Wat is een rijtest?

Rijtest met de nadruk op ‘denken’

Autorijden draait vaak om het snel nemen van een juiste beslissing, op het juiste moment. Hier gaat een ingewikkeld denkproces aan vooraf. Sommige aandoeningen of beperkingen maken dit moeilijker. Bijvoorbeeld een aandoening waardoor uw geheugen minder goed is, waardoor u informatie minder goed verwerkt of waardoor u zich minder goed kunt concentreren.

Wanneer kunnen we u uitnodigen voor een rijtest?

Bijvoorbeeld in deze situaties kunnen we u uitnodigen voor een rijtest:

  • Verminderd geheugen
  • Trager reageren of het trager verwerken van informatie
  • Moeite met inschatten van verkeerssituaties
  • Aandachtsproblematiek
  • Dementie
  • ADD
  • ADHD
  • ASS (Autisme Spectrum Stoornis)
  • Hersenletsel
  • Neurologische aandoeningen

Waar letten we op tijdens de rijtest?

De deskundige die de rijtest afneemt legt tijdens de verkeersdeelname de nadruk op het ‘denken’. De deskundige let hierbij op de volgende onderdelen:

  • ADHD
    We toetsen op aandacht blijven houden, gerichte aandacht, aandacht verdelen en besluitvorming.
  • ADD
    We toetsen op aandacht blijven houden, gerichte aandacht, aandacht verdelen en besluitvorming.
  • ASS
    We toetsen op het automatisch uitvoeren van handelingen, aandacht verdelen en voorspellen van gedrag van andere weggebruikers.
  • Overige aandoeningen
    (onder andere dementie, hersenletsel , neurologische aandoeningen): volgehouden aandacht, selectieve aandacht, verdeelde aandacht, besluitvorming, oriëntatie, executive vaardigheden en gevaarherkenning.
  • Volgehouden aandacht
    We toetsen of u geconcentreerd kunt blijven tijdens de hele rijtest.
  • Selectieve aandacht
    We toetsen of u belangrijke en minder belangrijke zaken goed uit elkaar kunt houden.
  • Verdeelde aandacht
    We toetsen of u uw aandacht goed kunt verdelen tussen de bediening en de besturing van het voertuig en het verkeer om u heen. Ook in ingewikkelde verkeerssituaties.
  • Besluitvorming
    We toetsen of u weloverwogen uw beslissingen neemt. En of u daarmee het andere verkeer niet hindert of in gevaar brengt.
  • Automatisch uitvoeren van handelingen
    We toetsen of u handelingen om de auto te bedienen en besturen automatisch kunt uitvoeren, zodat u uw aandacht bij de weg en het verkeer kunt houden.
  • Voorspellen van gedrag van andere weggebruikers
    We toetsen of u het gedrag van andere weggebruikers goed inschat.
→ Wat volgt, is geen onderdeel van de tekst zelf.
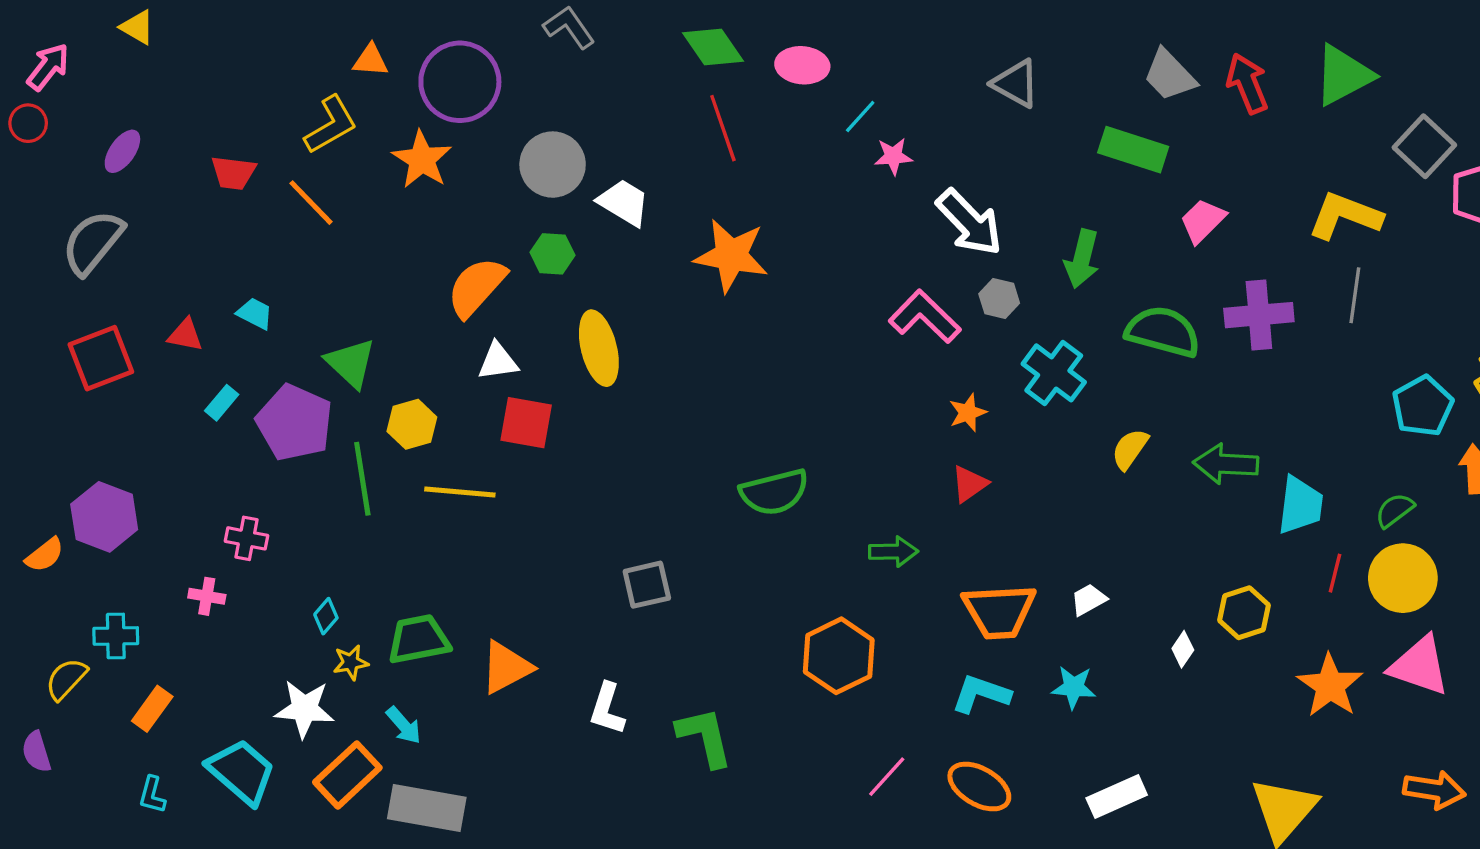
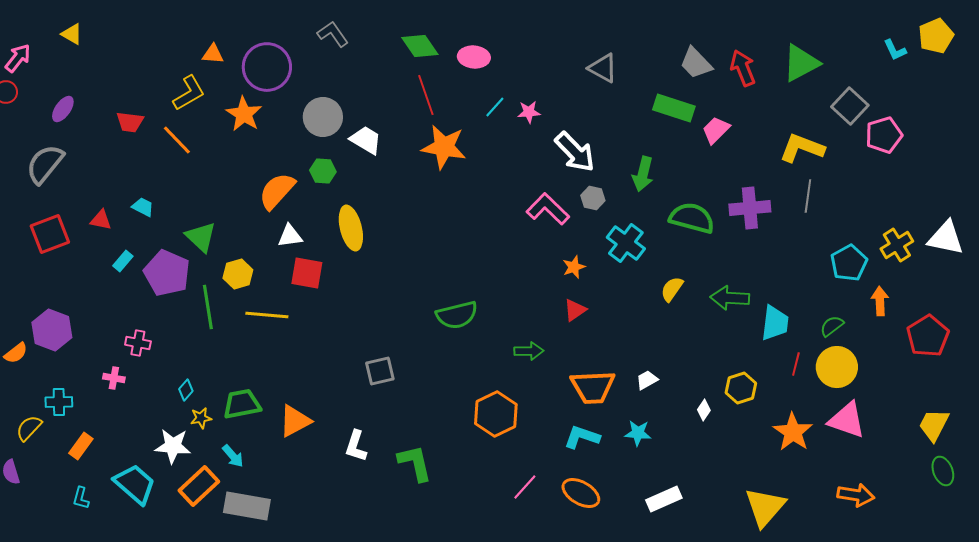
cyan line: (860, 117) -> (495, 107), moved
pink trapezoid: (1203, 221) -> (716, 130), moved
orange star: (731, 255) -> (444, 147), moved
En of u uw eigen rijgedrag hier goed op afstemt.
  • Oriëntatie
    We toetsen of u verschillende verkeerssituaties herkent en daarin veilig weet te handelen.
  • Executieve vaardigheden
    We toetsen of u de auto op juiste wijze kunt bedienen en besturen en of u verkeersregels en -tekens kunt toepassen.
  • Gevaarherkenning
    We toetsen of u gevaarlijke situaties herkent. En of u als dit nodig is, zo kunt handelen dat gevaar wordt vermeden.